> [Data shown]
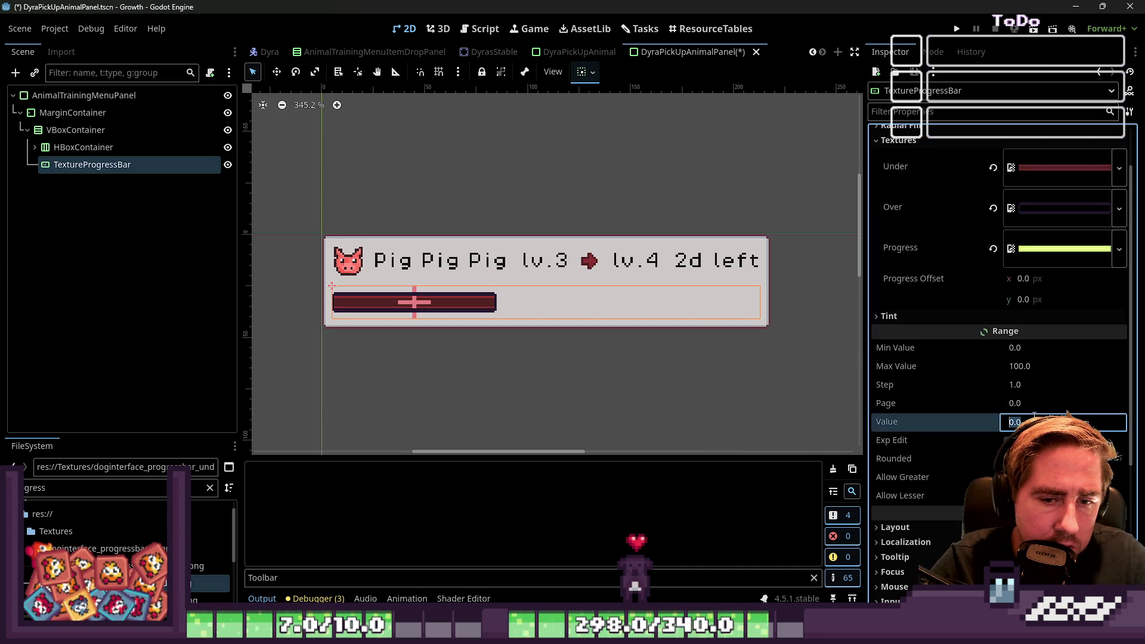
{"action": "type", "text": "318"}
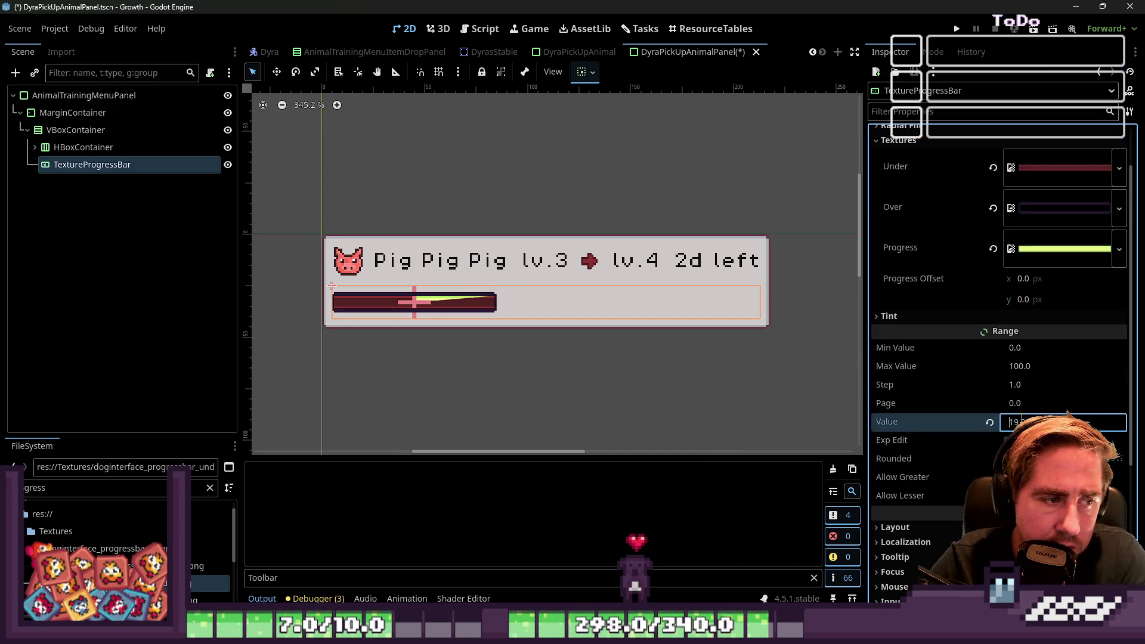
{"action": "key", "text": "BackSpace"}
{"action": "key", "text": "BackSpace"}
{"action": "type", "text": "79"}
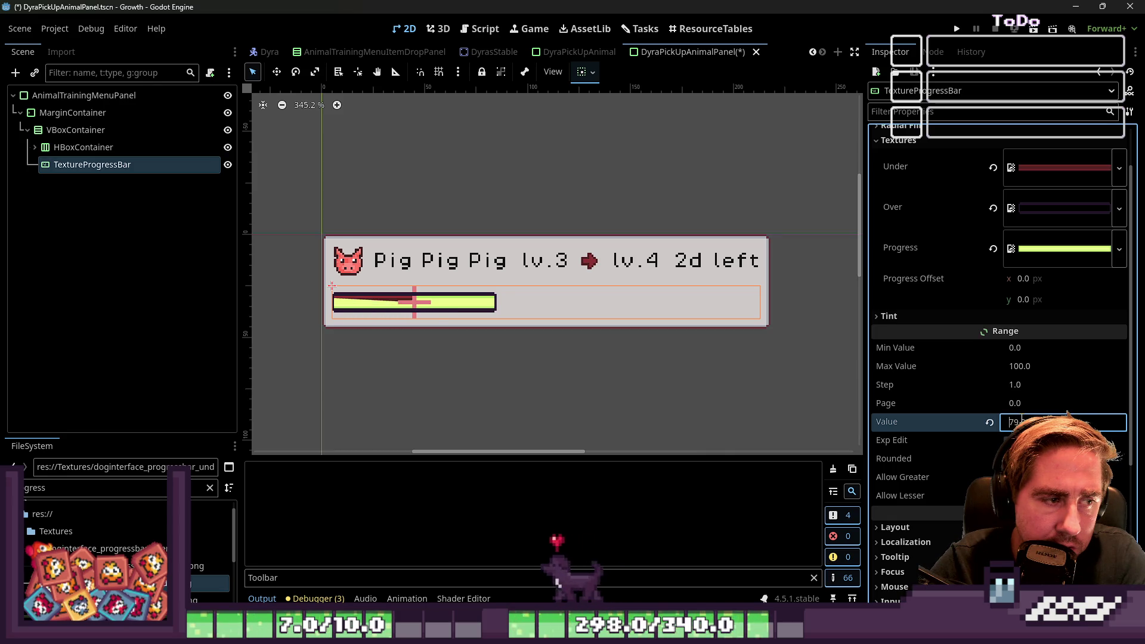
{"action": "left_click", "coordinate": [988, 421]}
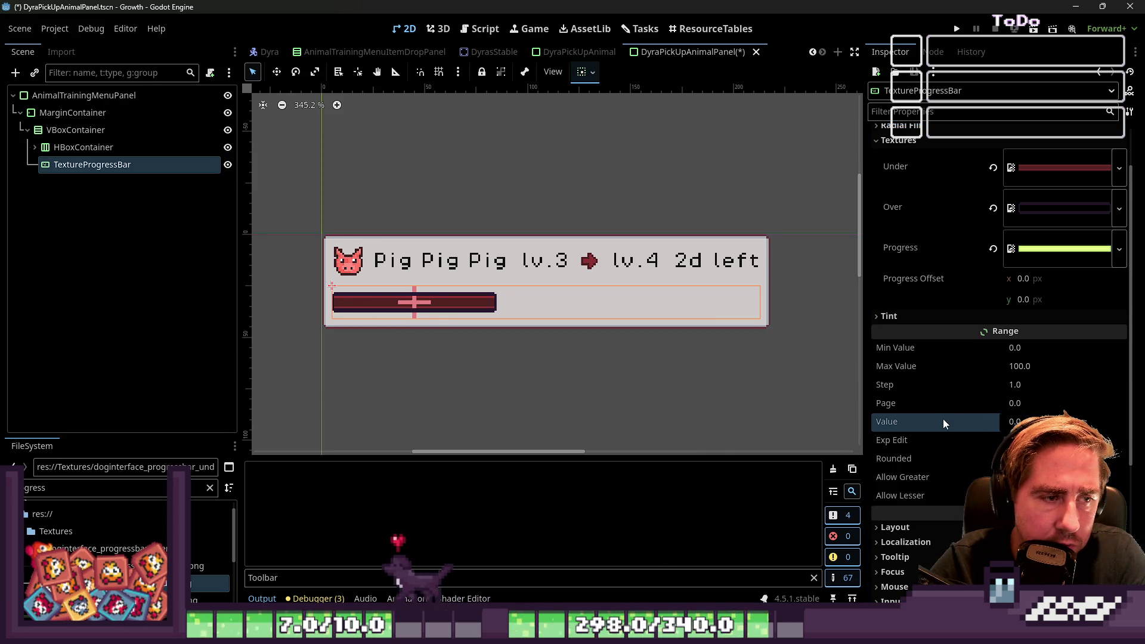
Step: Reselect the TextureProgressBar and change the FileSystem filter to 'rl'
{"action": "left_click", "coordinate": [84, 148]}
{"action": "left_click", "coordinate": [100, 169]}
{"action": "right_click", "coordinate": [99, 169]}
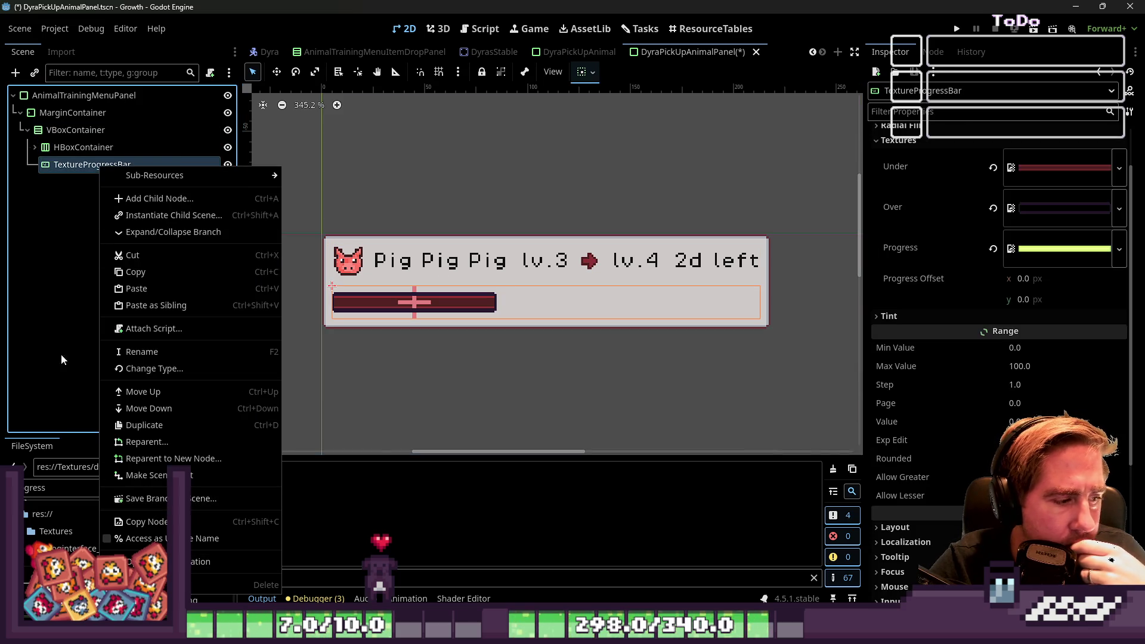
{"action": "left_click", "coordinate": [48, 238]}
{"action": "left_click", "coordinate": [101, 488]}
...
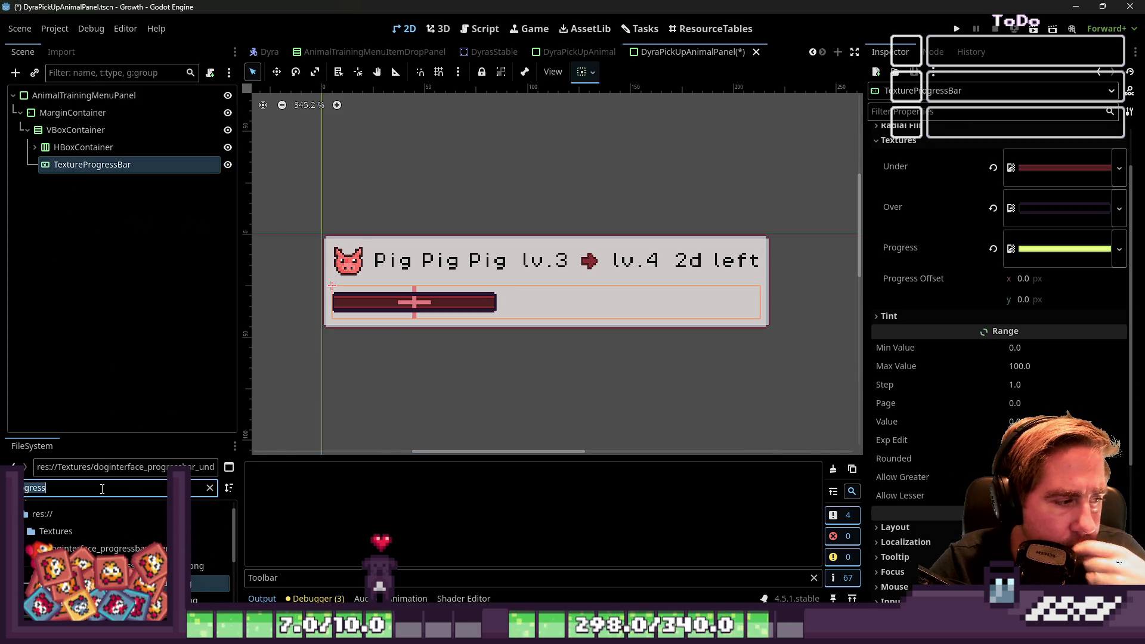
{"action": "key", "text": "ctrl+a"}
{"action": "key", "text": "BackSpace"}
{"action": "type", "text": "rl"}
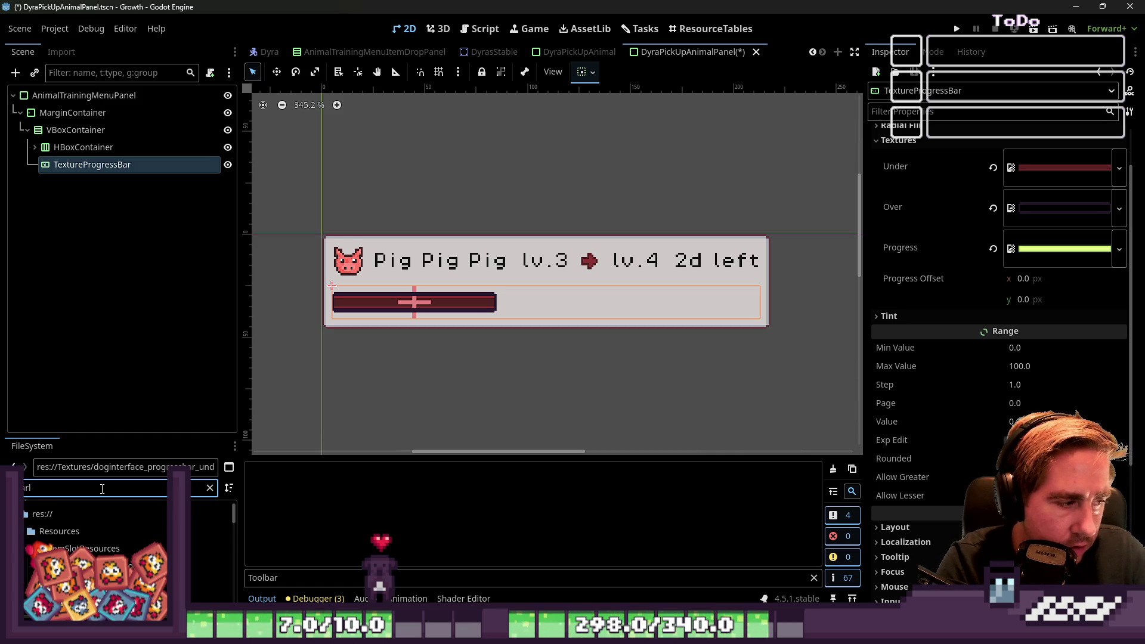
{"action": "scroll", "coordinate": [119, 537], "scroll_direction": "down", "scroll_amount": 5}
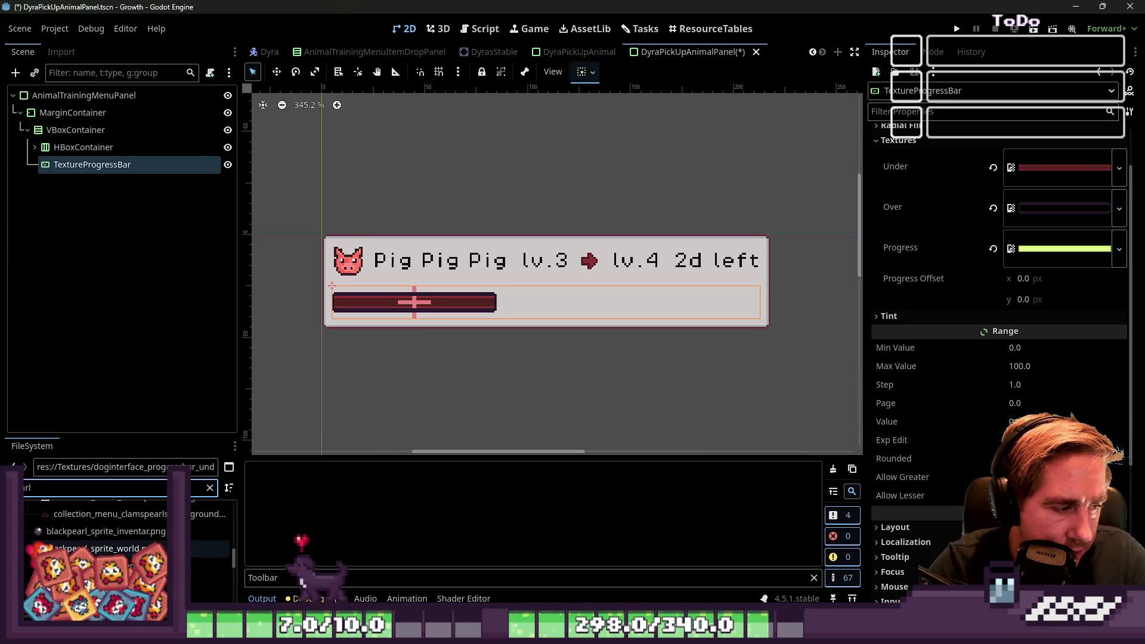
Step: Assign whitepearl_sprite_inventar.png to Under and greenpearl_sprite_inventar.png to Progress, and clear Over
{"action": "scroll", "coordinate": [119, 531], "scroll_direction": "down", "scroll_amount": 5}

> [Task statement] Which lines in the records contain the word "coordinate"? Copy each one.

> [Answer space]
{"action": "left_click", "coordinate": [988, 421]}
{"action": "left_click", "coordinate": [84, 148]}
{"action": "left_click", "coordinate": [100, 169]}
{"action": "right_click", "coordinate": [99, 169]}
{"action": "left_click", "coordinate": [48, 238]}
{"action": "left_click", "coordinate": [101, 488]}
{"action": "scroll", "coordinate": [119, 537], "scroll_direction": "down", "scroll_amount": 5}
{"action": "scroll", "coordinate": [119, 531], "scroll_direction": "down", "scroll_amount": 5}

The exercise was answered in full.